The history of the introduction of Japanese knotweed to North America plus some identifying information can be found in the Wild Edible Notebook, a monthly e-publication put out by Wild Food Girl for a nominal subscription fee. We were very happy to contribute to the April 2015 edition.
Over the years, we have come up with several recipes to eat the spring shoots of knotweed, trying not to present them as an ideal solution to the invasive plant problem, but rather as an alternative to spraying or ignoring your local knotweed sources. Eat the Invasives! But also remember to curb their spread by harvesting responsibly and properly disposing of any plant material that may take the opportunity to root and spread further.
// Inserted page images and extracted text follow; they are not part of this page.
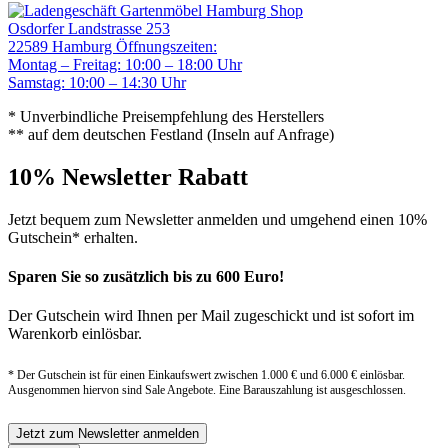
Gartenmöbel Hamburg Shop
Osdorfer Landstrasse 253
22589 Hamburg
Öffnungszeiten:
Montag – Freitag: 10:00 – 18:00 Uhr
Samstag: 10:00 – 14:30 Uhr
* Unverbindliche Preisempfehlung des Herstellers
** auf dem deutschen Festland (Inseln auf Anfrage)
10% Newsletter Rabatt
Jetzt bequem zum Newsletter anmelden und umgehend einen 10%
Gutschein* erhalten.
Sparen Sie so zusätzlich bis zu 600 Euro!
Der Gutschein wird Ihnen per Mail zugeschickt und ist sofort im
Warenkorb einlösbar.
* Der Gutschein ist für einen Einkaufswert zwischen 1.000 € und 6.000 € einlösbar.
Ausgenommen hiervon sind Sale Angebote. Eine Barauszahlung ist ausgeschlossen.
Jetzt zum Newsletter anmelden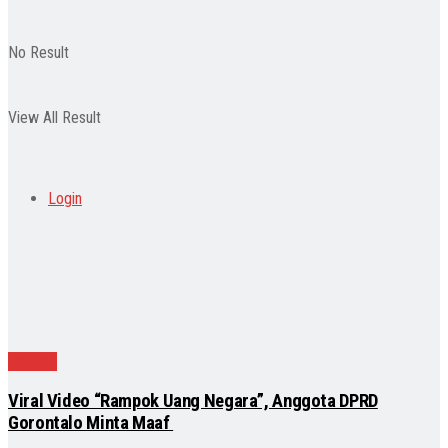
No Result
View All Result
Login
Daerah
Viral Video “Rampok Uang Negara”, Anggota DPRD
Gorontalo Minta Maaf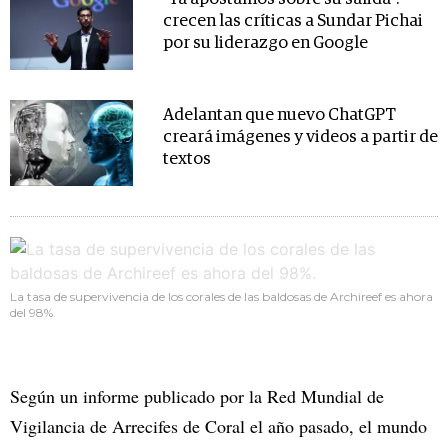
crecen las críticas a Sundar Pichai
por su liderazgo en Google
Adelantan que nuevo ChatGPT
creará imágenes y videos a partir de
textos
La tasa de supervivencia de los corales de las baldosas de Archireef es ahora
del 98%.
Según un informe publicado por la Red Mundial de
Vigilancia de Arrecifes de Coral el año pasado, el mundo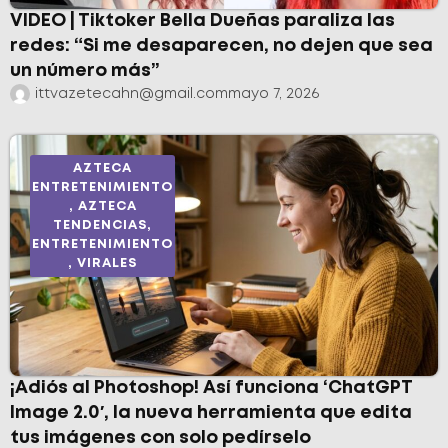
VIDEO | Tiktoker Bella Dueñas paraliza las
redes: “Si me desaparecen, no dejen que sea
un número más”
ittvazetecahn@gmail.com
mayo 7, 2026
AZTECA
ENTRETENIMIENTO
,
AZTECA
TENDENCIAS
,
ENTRETENIMIENTO
,
VIRALES
¡Adiós al Photoshop! Así funciona ‘ChatGPT
Image 2.0′, la nueva herramienta que edita
tus imágenes con solo pedírselo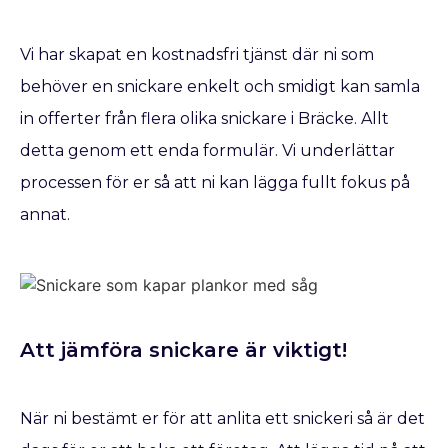
Vi har skapat en kostnadsfri tjänst där ni som
behöver en snickare enkelt och smidigt kan samla
in offerter från flera olika snickare i Bräcke. Allt
detta genom ett enda formulär. Vi underlättar
processen för er så att ni kan lägga fullt fokus på
annat.
Att jämföra snickare är viktigt!
När ni bestämt er för att anlita ett snickeri så är det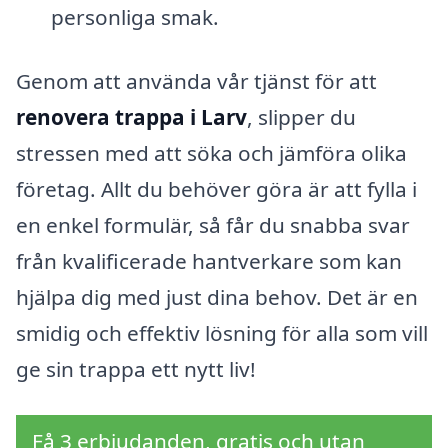
personliga smak.
Genom att använda vår tjänst för att
renovera trappa i Larv
, slipper du
stressen med att söka och jämföra olika
företag. Allt du behöver göra är att fylla i
en enkel formulär, så får du snabba svar
från kvalificerade hantverkare som kan
hjälpa dig med just dina behov. Det är en
smidig och effektiv lösning för alla som vill
ge sin trappa ett nytt liv!
Få 3 erbjudanden, gratis och utan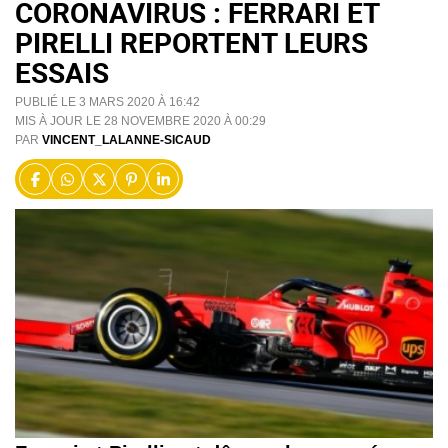
CORONAVIRUS : FERRARI ET
PIRELLI REPORTENT LEURS
ESSAIS
PUBLIÉ LE 3 MARS 2020 À 16:42
MIS À JOUR LE 28 NOVEMBRE 2020 À 00:29
PAR
VINCENT_LALANNE-SICAUD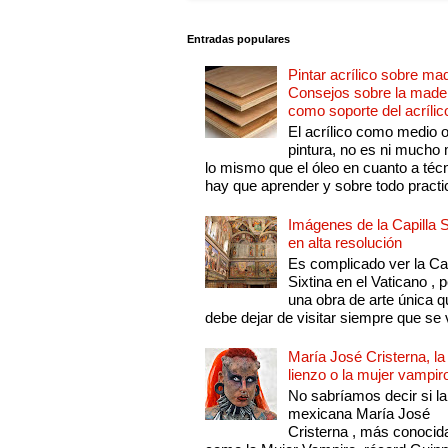
Entradas populares
Pintar acrílico sobre ma
Consejos sobre la made
como soporte del acrílic
El acrílico como medio 
pintura, no es ni mucho
lo mismo que el óleo en cuanto a técn
hay que aprender y sobre todo practic
Imágenes de la Capilla S
en alta resolución
Es complicado ver la Cap
Sixtina en el Vaticano , 
una obra de arte única q
debe dejar de visitar siempre que se v
María José Cristerna, la
lienzo o la mujer vampir
No sabríamos decir si la
mexicana María José
Cristerna , más conocid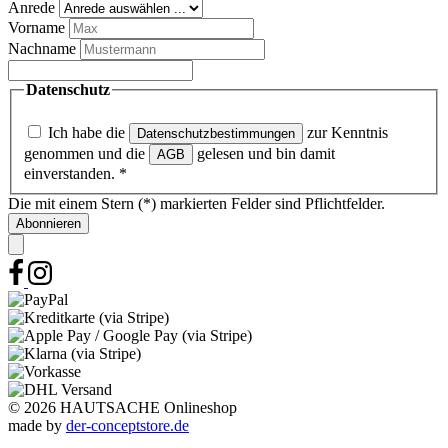
Anrede
Vorname
Nachname
Datenschutz
Ich habe die
zur Kenntnis
Datenschutzbestimmungen
genommen und die
gelesen und bin damit
AGB
einverstanden.
*
Die mit einem Stern (*) markierten Felder sind Pflichtfelder.
Abonnieren
© 2026 HAUTSACHE Onlineshop
made by
der-conceptstore.de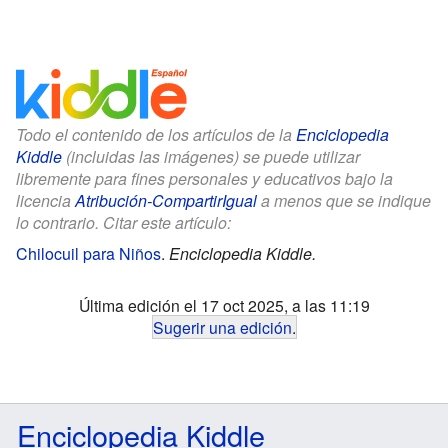
Todo el contenido de los artículos de la
Enciclopedia
Kiddle
(incluidas las imágenes) se puede utilizar
libremente para fines personales y educativos bajo la
licencia
Atribución-CompartirIgual
a menos que se indique
lo contrario. Citar este artículo:
Chilocuil para Niños
.
Enciclopedia Kiddle.
Última edición el 17 oct 2025, a las 11:19
Sugerir una edición
.
Enciclopedia Kiddle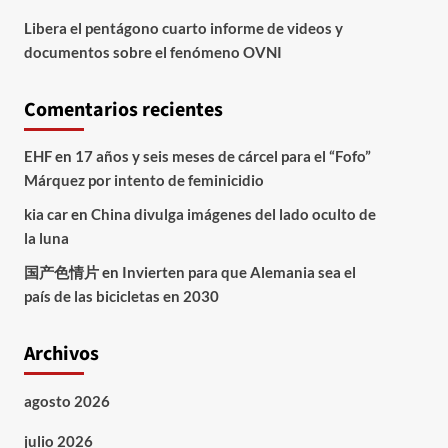
Libera el pentágono cuarto informe de videos y
documentos sobre el fenómeno OVNI
Comentarios recientes
EHF
en
17 años y seis meses de cárcel para el “Fofo”
Márquez por intento de feminicidio
kia car
en
China divulga imágenes del lado oculto de
la luna
国产色情片
en
Invierten para que Alemania sea el
país de las bicicletas en 2030
Archivos
agosto 2026
julio 2026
We have started collecting some of the dried, smaller hollow stems of knotweed to use as biodegradable straws. They are not completely impervious to getting wet over hours of being immersed, but are useful when sipping drinks around the house, and kids get a real kick out of wild-crafting with natural items they can find and manipulate on their own. Gillian has even crafted a blow-dart gun with the hollow tubes, using the larger lower stalks for the "gun" by cutting off the joints at both ends, and making the "dart" from smaller diameter stalks that are have the closed joints at both ends to provide air resistance when blown out of the "gun" tube. Involving your kids in the hunt for wild foods can be fun for them, even if they are just fooling around while you do all the dirty work of harvesting. Sword fights with dried knotweed stalks are always fun, and the hollow tubes can be cut down to use as small bowls and vessels while building fairy houses.
|Lots of potential straws here, as well as building material for kids and their imaginations|
Eat the knotweed, play with the knotweed, but don't spread the knotweed.